Has anyone else heard anything else about this?
Yes it's 7, every 7 years our bones have regenerated, (grow from inside to outside, like your skin)
Posted: Thu Oct 27, 2005 5:11 pm
by Fisherman
New body every five years? That's cool! Where do I pick my new one up? I'm owed a little over nine of them.
Posted: Thu Oct 27, 2005 6:15 pm
by Jbuza
Fisherman wrote:New body every five years? That's cool! Where do I pick my new one up? I'm owed a little over nine of them.
lol. I like it. Thanks. I expect only two new bodies ever.

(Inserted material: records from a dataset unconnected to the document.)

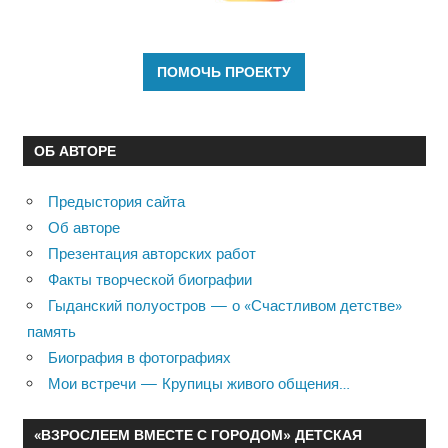
ОБ АВТОРЕ
Предыстория сайта
Об авторе
Презентация авторских работ
Факты творческой биографии
Гыданский полуостров — о «Счастливом детстве»
память
Биография в фотографиях
Мои встречи — Крупицы живого общения…
«ВЗРОСЛЕЕМ ВМЕСТЕ С ГОРОДОМ» ДЕТСКАЯ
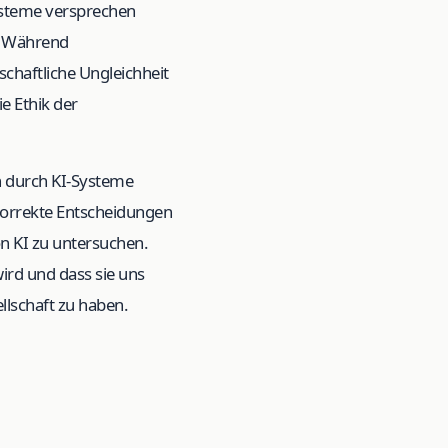
Systeme versprechen
e. Während
schaftliche Ungleichheit
e Ethik der
en durch KI-Systeme
korrekte Entscheidungen
on KI zu untersuchen.
wird und dass sie uns
llschaft zu haben.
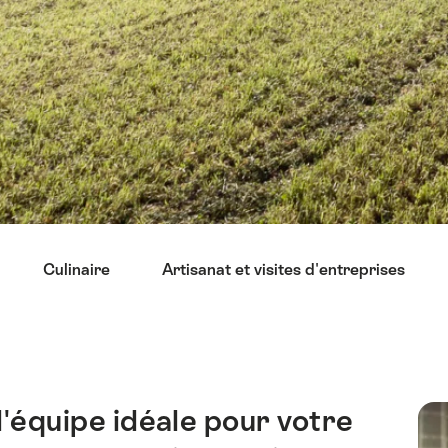
Culinaire
Artisanat et visites d'entreprises
d'équipe idéale pour votre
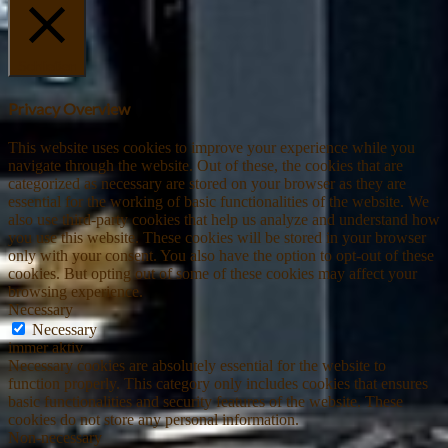
Schließen
Privacy Overview
This website uses cookies to improve your experience while you
navigate through the website. Out of these, the cookies that are
categorized as necessary are stored on your browser as they are
essential for the working of basic functionalities of the website. We
also use third-party cookies that help us analyze and understand how
you use this website. These cookies will be stored in your browser
only with your consent. You also have the option to opt-out of these
cookies. But opting out of some of these cookies may affect your
browsing experience.
Necessary
Necessary
immer aktiv
Necessary cookies are absolutely essential for the website to
function properly. This category only includes cookies that ensures
basic functionalities and security features of the website. These
cookies do not store any personal information.
Non-necessary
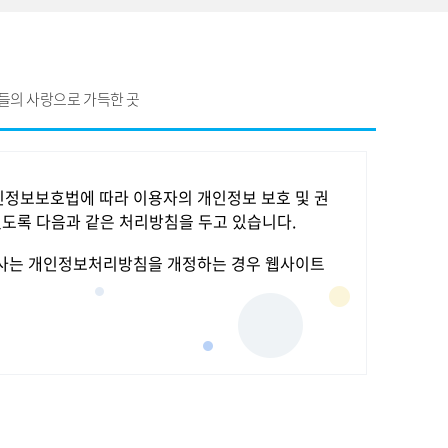
들의 사랑으로 가득한 곳
개인정보보호법에 따라 이용자의 개인정보 보호 및 권
도록 다음과 같은 처리방침을 두고 있습니다.
 회사는 개인정보처리방침을 개정하는 경우 웹사이트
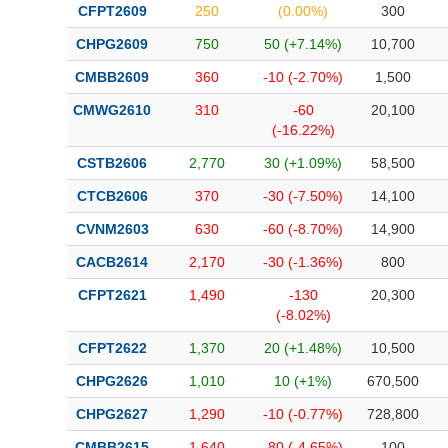
CFPT2609
250
(0.00%)
300
CHPG2609
750
50 (+7.14%)
10,700
CMBB2609
360
-10 (-2.70%)
1,500
CMWG2610
310
-60
20,100
(-16.22%)
CSTB2606
2,770
30 (+1.09%)
58,500
CTCB2606
370
-30 (-7.50%)
14,100
CVNM2603
630
-60 (-8.70%)
14,900
CACB2614
2,170
-30 (-1.36%)
800
CFPT2621
1,490
-130
20,300
(-8.02%)
CFPT2622
1,370
20 (+1.48%)
10,500
CHPG2626
1,010
10 (+1%)
670,500
CHPG2627
1,290
-10 (-0.77%)
728,800
CMBB2615
1,640
-80 (-4.65%)
100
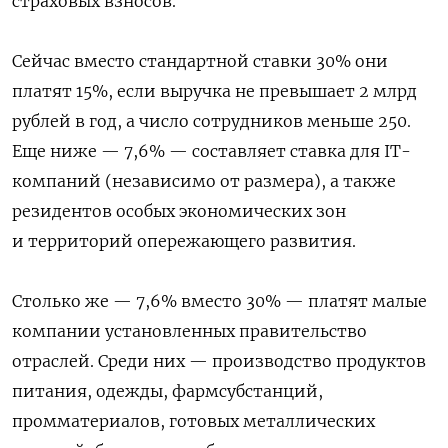
страховых взносов.
Сейчас вместо стандартной ставки 30% они
платят 15%, если выручка не превышает 2 млрд
рублей в год, а число сотрудников меньше 250.
Еще ниже — 7,6% — составляет ставка для IT-
компаний (независимо от размера), а также
резидентов особых экономических зон
и территорий опережающего развития.
Столько же — 7,6% вместо 30% — платят малые
компании установленных правительство
отраслей. Среди них — производство продуктов
питания, одежды, фармсубстанций,
промматериалов, готовых металлических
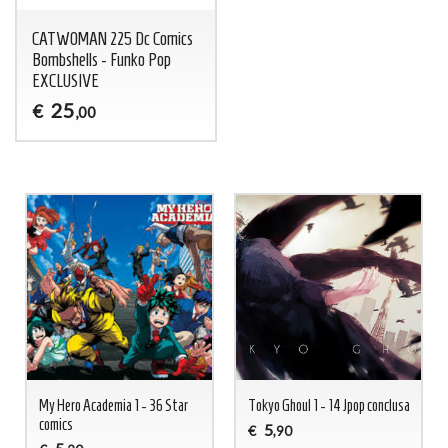
CATWOMAN 225 Dc Comics
Bombshells - Funko Pop
EXCLUSIVE
25
€
,00
My Hero Academia 1 - 36 Star
Tokyo Ghoul 1 - 14 Jpop conclusa
comics
5
€
,90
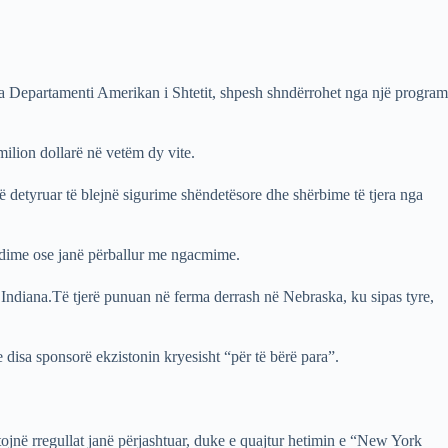
 nga Departamenti Amerikan i Shtetit, shpesh shndërrohet nga një program
milion dollarë në vetëm dy vite.
ë detyruar të blejnë sigurime shëndetësore dhe shërbime të tjera nga
ëndime ose janë përballur me ngacmime.
 Indiana.Të tjerë punuan në ferma derrash në Nebraska, ku sipas tyre,
e disa sponsorë ekzistonin kryesisht “për të bërë para”.
tojnë rregullat janë përjashtuar, duke e quajtur hetimin e “New York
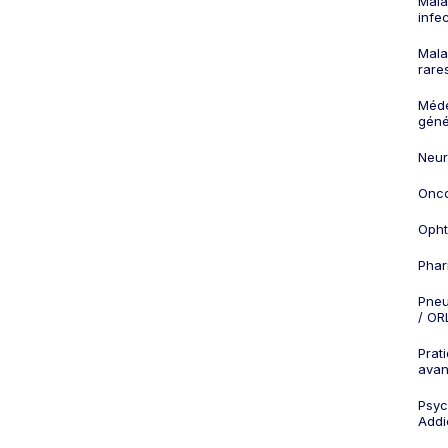
Mala
infe
Mala
rare
Méd
géné
Neur
Onco
Opht
Phar
Pneu
/ OR
Prat
ava
Psych
Addi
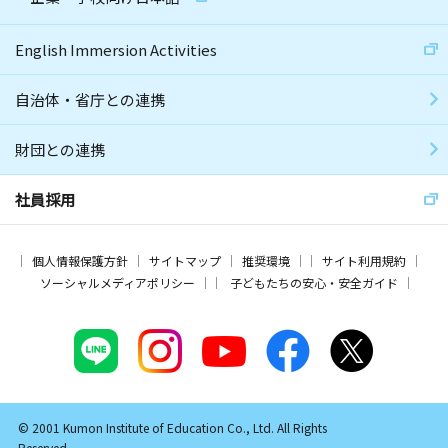
English Immersion Activities
自治体・省庁との連携
財団との連携
社員採用
個人情報保護方針
サイトマップ
推奨環境
サイト利用規約
ソーシャルメディアポリシー
子どもたちの安心・安全ガイド
© 2001 Kumon Institute of Education Co., Ltd. All Rights
Reserved.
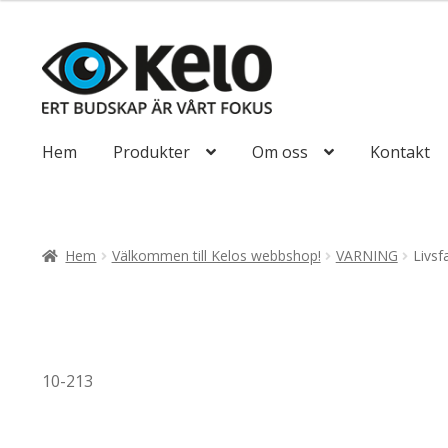
till
85,00kr68,00kr
Hoppa
Hoppa
till
till
navigering
innehåll
Hem
Produkter
Om oss
Kontakt
Hem
Välkommen till Kelos webbshop!
VARNING
Livsf
10-213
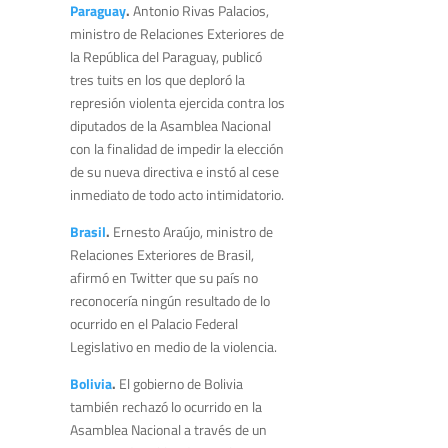
Paraguay
.
Antonio Rivas Palacios,
ministro de Relaciones Exteriores de
la República del Paraguay, publicó
tres tuits en los que deploró la
represión violenta ejercida contra los
diputados de la Asamblea Nacional
con la finalidad de impedir la elección
de su nueva directiva e instó al cese
inmediato de todo acto intimidatorio.
Brasil
.
Ernesto Araújo, ministro de
Relaciones Exteriores de Brasil,
afirmó en Twitter que su país no
reconocería ningún resultado de lo
ocurrido en el Palacio Federal
Legislativo en medio de la violencia.
Bolivia
.
El gobierno de Bolivia
también rechazó lo ocurrido en la
Asamblea Nacional a través de un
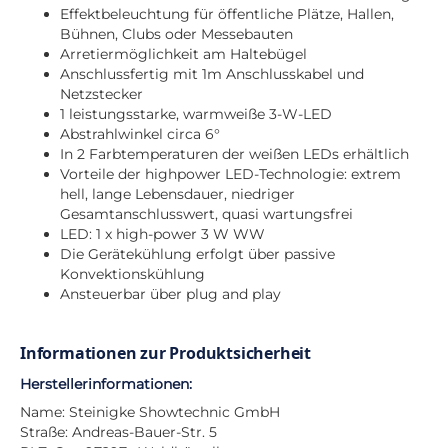
Effektbeleuchtung für öffentliche Plätze, Hallen,
Bühnen, Clubs oder Messebauten
Arretiermöglichkeit am Haltebügel
Anschlussfertig mit 1m Anschlusskabel und
Netzstecker
1 leistungsstarke, warmweiße 3-W-LED
Abstrahlwinkel circa 6°
In 2 Farbtemperaturen der weißen LEDs erhältlich
Vorteile der highpower LED-Technologie: extrem
hell, lange Lebensdauer, niedriger
Gesamtanschlusswert, quasi wartungsfrei
LED: 1 x high-power 3 W WW
Die Gerätekühlung erfolgt über passive
Konvektionskühlung
Ansteuerbar über plug and play
Informationen zur Produktsicherheit
Herstellerinformationen:
Name: Steinigke Showtechnic GmbH
Straße: Andreas-Bauer-Str. 5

Posted: Thu Oct 27, 2005 6:39 pm
by Fortigurn
I would love to know how we store our memories, and how our sense of self is preserved throughout this process.
Or perhaps it isn't. Perhaps this is part of the process by which our memories and characters change over the years.
Posted: Thu Oct 27, 2005 6:50 pm
by Blob
AttentionKMartShoppers wrote:So why should we accept it as truth then? Why should we believe that your statement applies to everyone then?
You've undone yourself-now you're saying it's relative again, and that your statement isn't truth anyway!
It was an invitation to be reflective, not a dogmatic statement.
Quote:
Why should we take this statement as truth?
You shouldn't. Question everything.
You can't.
With a little imagination you can. Socrates realised this millenia ago.
Posted: Thu Oct 27, 2005 6:51 pm
by August
If we should question everything, does it mean there is no truth?
Posted: Thu Oct 27, 2005 6:53 pm
by Blob
Fortigurn wrote:I would love to know how we store our memories, and how our sense of self is preserved throughout this process.
Or perhaps it isn't. Perhaps this is part of the process by which our memories and characters change over the years.
Our memories are like RAM not ROM. They change and then disappear when the power is cut. A corpse has no memories.